* [Task item] Please copy every line of the data in which the string "path" appears.
+ + + + +
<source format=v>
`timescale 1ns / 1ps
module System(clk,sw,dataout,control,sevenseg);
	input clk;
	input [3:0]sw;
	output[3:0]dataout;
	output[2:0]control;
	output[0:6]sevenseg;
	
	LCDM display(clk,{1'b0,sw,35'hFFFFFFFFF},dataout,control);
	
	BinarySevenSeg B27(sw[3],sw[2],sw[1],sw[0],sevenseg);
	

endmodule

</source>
+ + + + +
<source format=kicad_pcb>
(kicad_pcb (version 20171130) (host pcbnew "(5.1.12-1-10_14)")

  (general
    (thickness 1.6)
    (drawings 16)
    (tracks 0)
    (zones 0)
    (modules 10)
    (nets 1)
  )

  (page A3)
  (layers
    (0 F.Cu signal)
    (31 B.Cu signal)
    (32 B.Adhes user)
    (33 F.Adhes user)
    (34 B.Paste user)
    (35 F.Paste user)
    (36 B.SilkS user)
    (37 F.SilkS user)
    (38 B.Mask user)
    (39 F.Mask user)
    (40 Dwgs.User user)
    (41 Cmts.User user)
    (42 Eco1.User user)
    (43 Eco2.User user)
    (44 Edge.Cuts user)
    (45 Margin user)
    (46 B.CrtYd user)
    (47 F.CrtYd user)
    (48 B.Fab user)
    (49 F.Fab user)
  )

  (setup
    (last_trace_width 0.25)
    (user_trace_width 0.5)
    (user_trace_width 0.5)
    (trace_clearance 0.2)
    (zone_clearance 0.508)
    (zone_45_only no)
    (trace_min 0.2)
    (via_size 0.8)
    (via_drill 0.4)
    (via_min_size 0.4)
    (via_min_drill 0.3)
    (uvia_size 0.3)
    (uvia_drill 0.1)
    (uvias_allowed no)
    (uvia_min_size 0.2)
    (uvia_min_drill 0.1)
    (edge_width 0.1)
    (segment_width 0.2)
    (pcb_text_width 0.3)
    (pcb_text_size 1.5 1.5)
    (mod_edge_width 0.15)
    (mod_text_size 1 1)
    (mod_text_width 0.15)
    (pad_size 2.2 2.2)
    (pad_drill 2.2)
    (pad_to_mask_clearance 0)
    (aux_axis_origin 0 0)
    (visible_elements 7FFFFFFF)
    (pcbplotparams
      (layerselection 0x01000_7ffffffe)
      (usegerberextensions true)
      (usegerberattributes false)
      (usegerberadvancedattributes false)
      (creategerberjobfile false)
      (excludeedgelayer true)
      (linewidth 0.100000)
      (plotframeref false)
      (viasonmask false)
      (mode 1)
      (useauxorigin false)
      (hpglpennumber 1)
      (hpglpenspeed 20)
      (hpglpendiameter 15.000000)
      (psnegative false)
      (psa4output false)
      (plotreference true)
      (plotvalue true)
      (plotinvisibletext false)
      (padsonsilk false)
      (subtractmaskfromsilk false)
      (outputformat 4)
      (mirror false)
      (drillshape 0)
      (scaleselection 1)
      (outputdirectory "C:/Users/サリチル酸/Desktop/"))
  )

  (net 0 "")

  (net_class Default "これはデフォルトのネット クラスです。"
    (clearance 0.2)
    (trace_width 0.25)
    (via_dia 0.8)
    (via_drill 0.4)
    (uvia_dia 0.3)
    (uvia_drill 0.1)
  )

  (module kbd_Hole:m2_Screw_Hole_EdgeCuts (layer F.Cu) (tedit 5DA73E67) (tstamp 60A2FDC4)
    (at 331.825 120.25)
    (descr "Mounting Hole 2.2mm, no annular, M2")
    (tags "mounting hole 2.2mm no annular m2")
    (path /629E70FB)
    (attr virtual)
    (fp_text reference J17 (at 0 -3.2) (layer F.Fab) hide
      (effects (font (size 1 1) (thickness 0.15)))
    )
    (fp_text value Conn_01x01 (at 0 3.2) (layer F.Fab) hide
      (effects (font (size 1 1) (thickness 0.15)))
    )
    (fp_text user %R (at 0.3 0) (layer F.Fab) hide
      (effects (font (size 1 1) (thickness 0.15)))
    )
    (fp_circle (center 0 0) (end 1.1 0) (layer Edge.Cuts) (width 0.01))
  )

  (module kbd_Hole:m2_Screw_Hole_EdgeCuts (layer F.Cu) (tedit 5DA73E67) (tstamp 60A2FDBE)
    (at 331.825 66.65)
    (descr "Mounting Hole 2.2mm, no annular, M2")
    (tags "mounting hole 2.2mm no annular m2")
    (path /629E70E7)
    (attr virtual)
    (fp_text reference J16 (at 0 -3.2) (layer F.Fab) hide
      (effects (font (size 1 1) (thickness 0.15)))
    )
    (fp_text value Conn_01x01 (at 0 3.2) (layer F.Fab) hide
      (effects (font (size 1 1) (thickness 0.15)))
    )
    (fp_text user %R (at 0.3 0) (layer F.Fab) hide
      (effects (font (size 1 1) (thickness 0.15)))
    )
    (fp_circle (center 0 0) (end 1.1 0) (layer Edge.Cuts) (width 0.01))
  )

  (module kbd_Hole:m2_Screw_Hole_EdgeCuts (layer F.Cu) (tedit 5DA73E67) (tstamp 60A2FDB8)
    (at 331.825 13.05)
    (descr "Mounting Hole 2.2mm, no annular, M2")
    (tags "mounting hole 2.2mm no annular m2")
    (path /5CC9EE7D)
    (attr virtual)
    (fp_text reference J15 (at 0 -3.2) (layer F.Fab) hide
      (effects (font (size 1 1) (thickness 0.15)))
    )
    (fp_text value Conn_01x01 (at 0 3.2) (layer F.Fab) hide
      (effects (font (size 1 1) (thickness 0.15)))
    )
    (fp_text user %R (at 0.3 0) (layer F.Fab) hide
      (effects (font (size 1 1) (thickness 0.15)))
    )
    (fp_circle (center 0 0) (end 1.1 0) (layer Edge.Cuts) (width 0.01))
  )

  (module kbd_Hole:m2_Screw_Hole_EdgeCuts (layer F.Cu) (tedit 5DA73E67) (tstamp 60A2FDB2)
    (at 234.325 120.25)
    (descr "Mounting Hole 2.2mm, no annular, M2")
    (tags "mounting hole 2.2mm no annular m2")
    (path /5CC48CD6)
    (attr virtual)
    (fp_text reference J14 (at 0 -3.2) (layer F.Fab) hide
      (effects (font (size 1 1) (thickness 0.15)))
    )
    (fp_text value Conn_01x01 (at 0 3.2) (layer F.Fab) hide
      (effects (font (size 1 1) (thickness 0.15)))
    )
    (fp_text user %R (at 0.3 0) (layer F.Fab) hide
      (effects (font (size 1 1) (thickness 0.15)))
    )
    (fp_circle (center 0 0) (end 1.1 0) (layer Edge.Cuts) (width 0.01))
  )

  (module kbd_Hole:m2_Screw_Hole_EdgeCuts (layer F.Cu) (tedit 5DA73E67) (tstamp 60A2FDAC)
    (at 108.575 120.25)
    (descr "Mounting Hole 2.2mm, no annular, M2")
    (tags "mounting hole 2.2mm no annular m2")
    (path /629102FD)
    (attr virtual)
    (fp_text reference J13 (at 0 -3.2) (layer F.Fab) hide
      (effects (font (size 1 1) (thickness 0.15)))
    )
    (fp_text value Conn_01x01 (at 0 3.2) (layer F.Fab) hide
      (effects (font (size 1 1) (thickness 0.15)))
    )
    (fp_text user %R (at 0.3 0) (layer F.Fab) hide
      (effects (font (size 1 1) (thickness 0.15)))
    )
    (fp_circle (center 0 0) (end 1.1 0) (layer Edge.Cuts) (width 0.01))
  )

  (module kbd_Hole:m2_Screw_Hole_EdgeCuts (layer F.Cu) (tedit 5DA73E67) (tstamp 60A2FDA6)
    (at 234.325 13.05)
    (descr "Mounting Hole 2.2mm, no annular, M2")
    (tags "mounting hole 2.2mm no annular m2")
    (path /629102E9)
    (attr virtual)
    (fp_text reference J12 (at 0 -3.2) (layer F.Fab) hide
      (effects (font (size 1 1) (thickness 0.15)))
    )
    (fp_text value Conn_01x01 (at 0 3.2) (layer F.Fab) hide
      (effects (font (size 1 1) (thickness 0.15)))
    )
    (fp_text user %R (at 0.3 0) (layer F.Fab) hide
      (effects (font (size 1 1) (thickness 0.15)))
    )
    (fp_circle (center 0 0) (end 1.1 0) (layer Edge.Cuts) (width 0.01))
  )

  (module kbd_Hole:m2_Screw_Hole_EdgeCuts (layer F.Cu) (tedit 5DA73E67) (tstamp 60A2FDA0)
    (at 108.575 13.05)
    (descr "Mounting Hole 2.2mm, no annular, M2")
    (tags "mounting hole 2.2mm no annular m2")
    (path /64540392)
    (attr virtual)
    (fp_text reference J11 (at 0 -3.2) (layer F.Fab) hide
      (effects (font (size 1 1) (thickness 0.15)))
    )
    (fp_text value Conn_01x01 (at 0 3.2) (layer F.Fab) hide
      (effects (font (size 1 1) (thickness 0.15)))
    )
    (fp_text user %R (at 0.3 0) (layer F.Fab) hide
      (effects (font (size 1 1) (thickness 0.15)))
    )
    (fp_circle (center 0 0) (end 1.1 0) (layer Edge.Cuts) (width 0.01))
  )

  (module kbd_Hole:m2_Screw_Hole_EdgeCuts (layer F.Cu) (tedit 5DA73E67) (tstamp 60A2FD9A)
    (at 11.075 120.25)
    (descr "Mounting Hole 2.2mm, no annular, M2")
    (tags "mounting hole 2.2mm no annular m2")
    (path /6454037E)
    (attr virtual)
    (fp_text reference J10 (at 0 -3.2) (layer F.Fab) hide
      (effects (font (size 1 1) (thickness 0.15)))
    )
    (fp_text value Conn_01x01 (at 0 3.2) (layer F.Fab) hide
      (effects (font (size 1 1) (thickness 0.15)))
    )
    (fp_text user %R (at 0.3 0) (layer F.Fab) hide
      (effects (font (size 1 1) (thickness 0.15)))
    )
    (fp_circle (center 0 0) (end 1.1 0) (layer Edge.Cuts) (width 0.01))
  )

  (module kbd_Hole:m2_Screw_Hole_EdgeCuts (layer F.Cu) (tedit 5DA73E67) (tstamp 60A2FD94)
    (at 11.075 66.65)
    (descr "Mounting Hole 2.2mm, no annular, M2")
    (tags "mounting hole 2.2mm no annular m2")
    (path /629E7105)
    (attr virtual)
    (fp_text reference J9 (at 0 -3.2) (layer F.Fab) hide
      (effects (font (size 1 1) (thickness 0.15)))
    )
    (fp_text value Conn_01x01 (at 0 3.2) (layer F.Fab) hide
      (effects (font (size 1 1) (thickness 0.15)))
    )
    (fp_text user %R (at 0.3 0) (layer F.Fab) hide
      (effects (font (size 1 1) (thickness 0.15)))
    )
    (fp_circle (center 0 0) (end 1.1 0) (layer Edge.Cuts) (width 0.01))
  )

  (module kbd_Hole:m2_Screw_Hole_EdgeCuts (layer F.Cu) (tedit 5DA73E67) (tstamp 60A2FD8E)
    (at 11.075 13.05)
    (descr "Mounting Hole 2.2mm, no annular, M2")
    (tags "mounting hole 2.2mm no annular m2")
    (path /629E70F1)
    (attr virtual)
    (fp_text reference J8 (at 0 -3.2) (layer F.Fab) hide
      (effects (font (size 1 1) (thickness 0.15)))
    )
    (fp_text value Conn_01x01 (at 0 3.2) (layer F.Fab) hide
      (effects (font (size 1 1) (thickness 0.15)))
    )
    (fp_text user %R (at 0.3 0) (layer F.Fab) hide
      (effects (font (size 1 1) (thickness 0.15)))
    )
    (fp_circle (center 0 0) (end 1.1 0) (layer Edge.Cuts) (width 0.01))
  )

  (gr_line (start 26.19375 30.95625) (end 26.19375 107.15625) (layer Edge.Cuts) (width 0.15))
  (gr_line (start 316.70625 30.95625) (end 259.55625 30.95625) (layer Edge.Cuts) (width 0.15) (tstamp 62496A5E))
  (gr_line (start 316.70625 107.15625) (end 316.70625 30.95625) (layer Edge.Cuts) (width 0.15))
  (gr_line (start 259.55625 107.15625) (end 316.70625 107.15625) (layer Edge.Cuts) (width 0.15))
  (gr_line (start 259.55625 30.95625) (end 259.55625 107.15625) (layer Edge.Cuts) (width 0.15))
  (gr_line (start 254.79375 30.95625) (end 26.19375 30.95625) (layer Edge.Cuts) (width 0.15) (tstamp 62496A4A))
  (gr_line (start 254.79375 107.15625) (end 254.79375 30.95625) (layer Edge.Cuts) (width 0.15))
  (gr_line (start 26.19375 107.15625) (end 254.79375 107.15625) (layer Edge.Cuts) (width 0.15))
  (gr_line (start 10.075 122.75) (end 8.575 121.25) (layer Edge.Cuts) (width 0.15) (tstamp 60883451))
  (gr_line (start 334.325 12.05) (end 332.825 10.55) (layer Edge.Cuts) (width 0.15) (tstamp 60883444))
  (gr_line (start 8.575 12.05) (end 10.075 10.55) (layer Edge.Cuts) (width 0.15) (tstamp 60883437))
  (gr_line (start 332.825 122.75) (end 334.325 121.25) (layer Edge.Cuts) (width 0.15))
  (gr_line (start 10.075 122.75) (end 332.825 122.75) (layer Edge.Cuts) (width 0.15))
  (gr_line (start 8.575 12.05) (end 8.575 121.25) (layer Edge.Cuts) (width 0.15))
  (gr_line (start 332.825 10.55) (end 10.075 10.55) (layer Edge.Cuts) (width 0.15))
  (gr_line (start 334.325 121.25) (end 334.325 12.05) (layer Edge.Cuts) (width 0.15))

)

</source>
+ + + + +
* [Exercise output]
    (path /629E70FB)
    (path /629E70E7)
    (path /5CC9EE7D)
    (path /5CC48CD6)
    (path /629102FD)
    (path /629102E9)
    (path /64540392)
    (path /6454037E)
    (path /629E7105)
    (path /629E70F1)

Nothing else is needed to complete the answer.